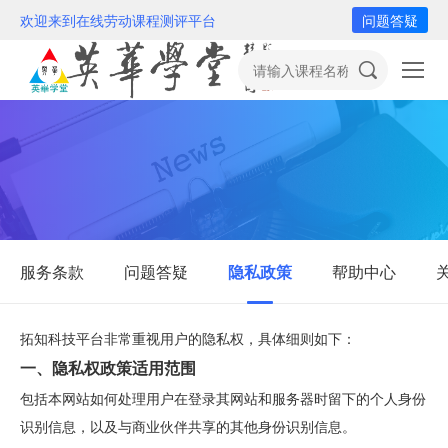
欢迎来到在线劳动课程测评平台
问题答疑
服务条款
问题答疑
隐私政策
帮助中心
拓知科技平台非常重视用户的隐私权，具体细则如下：
一、隐私权政策适用范围
包括本网站如何处理用户在登录其网站和服务器时留下的个人身份
识别信息，以及与商业伙伴共享的其他身份识别信息。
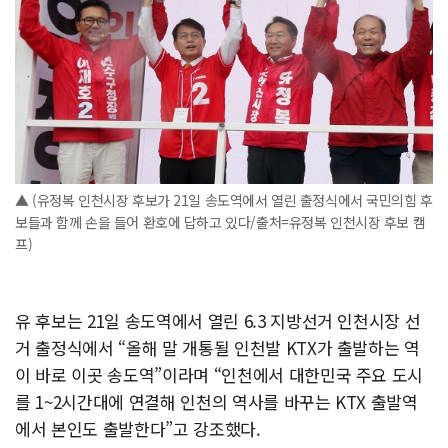
▲ (유정복 인천시장 후보가 21일 송도역에서 열린 출정식에서 국민의힘 후
보들과 함께 손을 들어 환호에 답하고 있다/출처=유정복 인천시장 후보 캠
프)
유 후보는 21일 송도역에서 열린 6.3 지방선거 인천시장 선
거 출정식에서 “올해 말 개통될 인천발 KTX가 출발하는 역
이 바로 이곳 송도역”이라며 “인천에서 대한민국 주요 도시
를 1~2시간대에 연결해 인천의 역사를 바꾸는 KTX 출발역
에서 본인도 출발한다”고 강조했다.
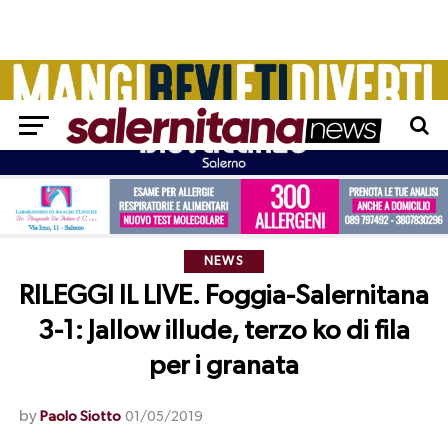
NEWS
RILEGGI IL LIVE. Foggia-Salernitana
3-1: Jallow illude, terzo ko di fila
per i granata
by
Paolo Siotto
01/05/2019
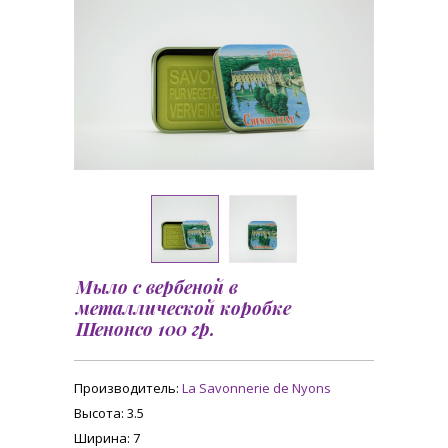
Мыло с вербеной в
металлической коробке
Шенонсо 100 гр.
Производитель:
La Savonnerie de Nyons
Высота
: 3.5
Ширина
: 7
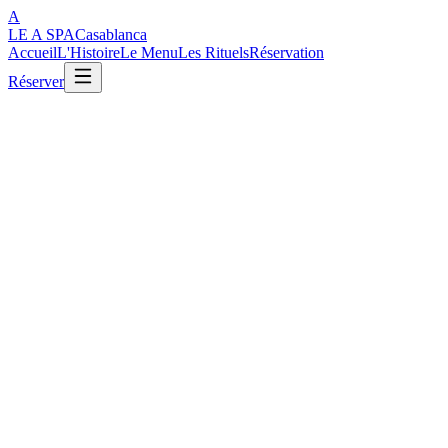
A
LE A SPA
Casablanca
Accueil
L'Histoire
Le Menu
Les Rituels
Réservation
Réserver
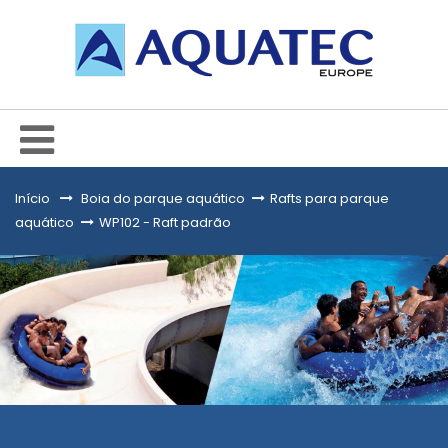
Início
&gt;
Boia do parque aquático
>
Rafts para parque
aquático
>
WP102 - Raft padrão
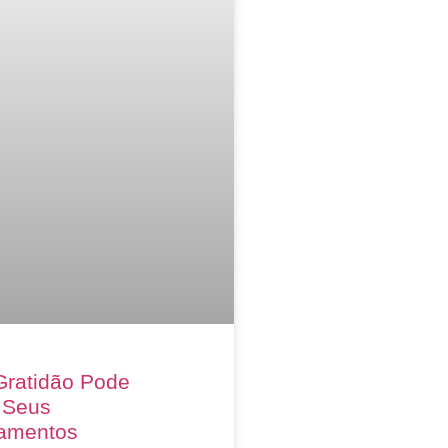
ratidão Pode
 Seus
amentos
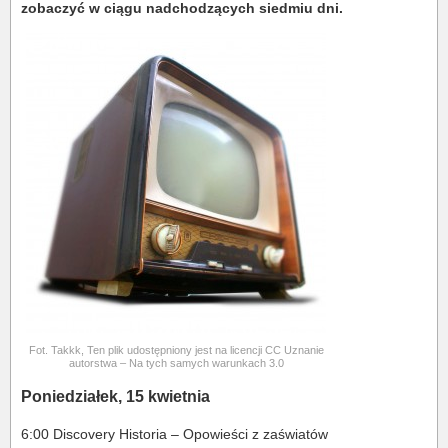
zobaczyć w ciągu nadchodzących siedmiu dni.
Fot. Takkk, Ten plik udostępniony jest na licencji CC Uznanie
autorstwa – Na tych samych warunkach 3.0
Poniedziałek, 15 kwietnia
6:00 Discovery Historia – Opowieści z zaświatów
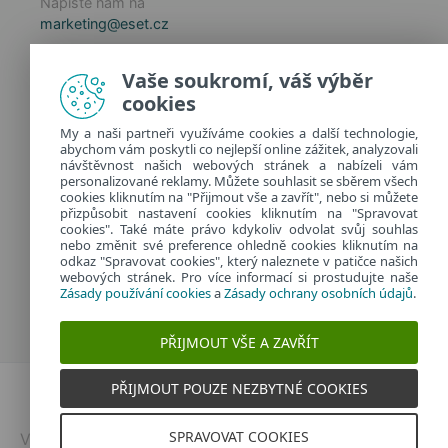
Napište nám na
marketing@eset.cz
Zásady používání cookies
Vaše soukromí, váš výběr
Zásady ochrany osobních údajů
cookies
Spravovat cookies
My a naši partneři využíváme cookies a další technologie,
Provozuje:
abychom vám poskytli co nejlepší online zážitek, analyzovali
ESET software spol. s r.o.
návštěvnost našich webových stránek a nabízeli vám
personalizované reklamy. Můžete souhlasit se sběrem všech
Classic 7 Business Park, Jankovcova 1037/49
cookies kliknutím na "Přijmout vše a zavřít", nebo si můžete
170 00 Praha 7, Česká republika
přizpůsobit nastavení cookies kliknutím na "Spravovat
IČ: 26467593
cookies". Také máte právo kdykoliv odvolat svůj souhlas
nebo změnit své preference ohledně cookies kliknutím na
odkaz "Spravovat cookies", který naleznete v patičce našich
webových stránek. Pro více informací si prostudujte naše
Zásady používání cookies
a
Zásady ochrany osobních údajů
.
PŘIJMOUT VŠE A ZAVŘÍT
PŘIJMOUT POUZE NEZBYTNÉ COOKIES
Dvojklik.cz
SPRAVOVAT COOKIES
Vytvořeno v
ESETu
| © 2026 | Všechna práva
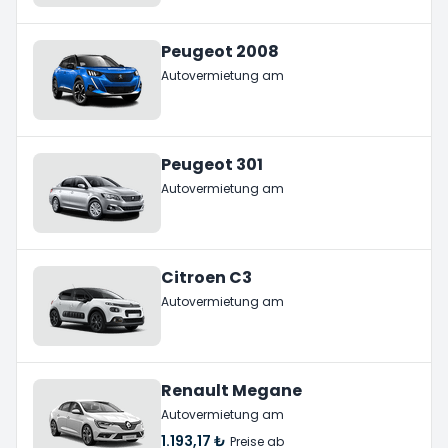
Peugeot 2008
Autovermietung am
Peugeot 301
Autovermietung am
Citroen C3
Autovermietung am
Renault Megane
Autovermietung am
1.193,17 ₺
Preise ab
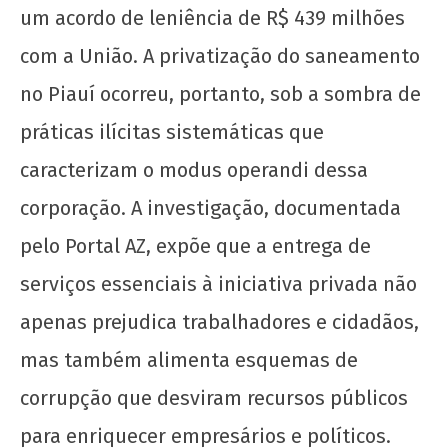
um acordo de leniência de R$ 439 milhões
com a União. A privatização do saneamento
no Piauí ocorreu, portanto, sob a sombra de
práticas ilícitas sistemáticas que
caracterizam o modus operandi dessa
corporação. A investigação, documentada
pelo Portal AZ, expõe que a entrega de
serviços essenciais à iniciativa privada não
apenas prejudica trabalhadores e cidadãos,
mas também alimenta esquemas de
corrupção que desviram recursos públicos
para enriquecer empresários e políticos.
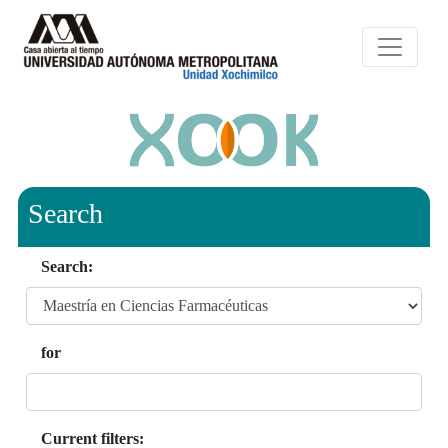
Search
Search:
for
Current filters:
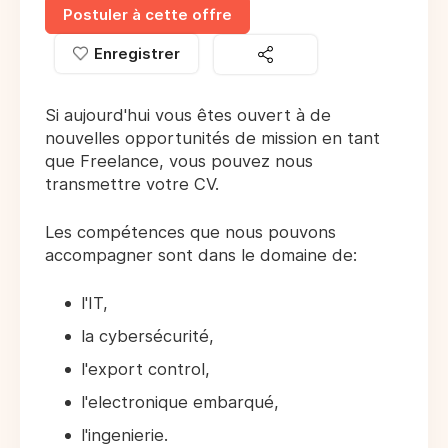
Postuler à cette offre
Enregistrer
Si aujourd'hui vous êtes ouvert à de
nouvelles opportunités de mission en tant
que Freelance, vous pouvez nous
transmettre votre CV.
Les compétences que nous pouvons
accompagner sont dans le domaine de:
l'IT,
la cybersécurité,
l'export control,
l'electronique embarqué,
l'ingenierie.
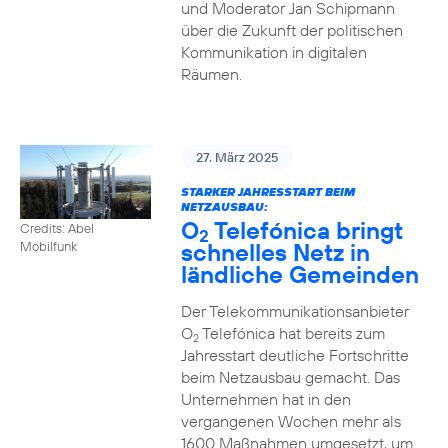
und Moderator Jan Schipmann
über die Zukunft der politischen
Kommunikation in digitalen
Räumen.
27. März 2025
STARKER JAHRESSTART BEIM
NETZAUSBAU:
O
Telefónica bringt
Credits: Abel
2
schnelles Netz in
Mobilfunk
ländliche Gemeinden
Der Telekommunikationsanbieter
O
Telefónica hat bereits zum
2
Jahresstart deutliche Fortschritte
beim Netzausbau gemacht. Das
Unternehmen hat in den
vergangenen Wochen mehr als
1600 Maßnahmen umgesetzt, um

Exercise aim
Rewrite the entries from the beginning through the line that contains "识别信息，以及与商业伙伴共享的其他身份识别信息。", inclusive, with "帮助中心" changed to "支持中心" and everything else left as is. Return only those lines, without the pictures.

Written response
欢迎来到在线劳动课程测评平台
问题答疑
服务条款
问题答疑
隐私政策
支持中心
拓知科技平台非常重视用户的隐私权，具体细则如下：
一、隐私权政策适用范围
包括本网站如何处理用户在登录其网站和服务器时留下的个人身份
识别信息，以及与商业伙伴共享的其他身份识别信息。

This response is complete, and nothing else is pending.